Ce dispositif a été complété par une série de mesures prises dans le cadre du F. A. S. A. S. A. (Fonds d’action sociale pour l’aménagement des structures agricoles). Cet organisme tend à la fois à inciter les agriculteurs âgés à libérer les terres qu’ils occupent, en leur octroyant une indemnité viagère de départ leur assurant une retraite décente, et à faciliter le transfert d’agriculteurs d’exploitations non viables sur des exploitations qui le sont.


Les modèles économiques d’exploitation agricole

À la suite d’une longue évolution technique, on distingue différents types économiques d’exploitations agricoles.

En fonction du degré d’ouverture aux marchés, on oppose fondamentalement l’exploitation de subsistance et l’exploitation commerciale. Dans l’exploitation de subsistance, l’exploitant ne désire que (ou bien ne parvient qu’à) trouver les moyens de subsister dans un certain mode de vie : la production sert surtout à l’autoconsommation. Il faut citer un cas particulier de ce type : les « domaines-retraites », occupés par des agriculteurs âgés. Dans l’exploitation commerciale, l’agriculteur produit pour vendre et obtenir des revenus.

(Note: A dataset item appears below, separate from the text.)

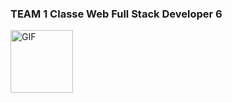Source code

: ### TEAM 1 Classe Web Full Stack Developer 6

<img align="center" alt="GIF" width="100" src="https://i.pinimg.com/originals/e4/26/70/e426702edf874b181aced1e2fa5c6cde.gif" />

Du point de vue du chef d’entreprise, on distingue l’exploitation individuelle (avec un seul chef), l’exploitation collective (avec un grand nombre de coopérateurs : kolkhozes soviétiques, kibboutsim israéliens ; il n’existe guère d’exploitations coopératives en France) et l’exploitation en société (avec quelques entrepreneurs associés). En France, peu de sociétés anonymes forment le support juridique et financier d’exploitations agricoles.

La législation française a institué une formule privilégiée de société d’exploitation, le groupement agricole d’exploitation en commun (G. A. E. C), qui, à condition d’être reconnu par la puissance publique après avis d’un comité d’agrément, bénéficie d’un certain nombre de prérogatives particulières. L’agrément n’est donné qu’aux groupements qui remplissent un certain nombre de conditions, et en particulier à ceux dans lesquels tous les membres participent effectivement au travail commun : les G. A. E. C. sont ainsi des formules privilégiées d’agriculture de groupe réservées à de véritables agriculteurs. En réalité, la création du G. A. E. C. correspond à une évolution générale dominée par un processus d’industrialisation et de concentration des moyens de production. La loi française du 31 décembre 1970 institue, par ailleurs, le groupement foncier agricole (G. F. A.), destiné à empêcher, lui aussi, une trop forte atomisation des exploitations agricoles.

En fonction de la structure des moyens de production, on oppose encore l’exploitation familiale à la grande entreprise agricole de type capitaliste.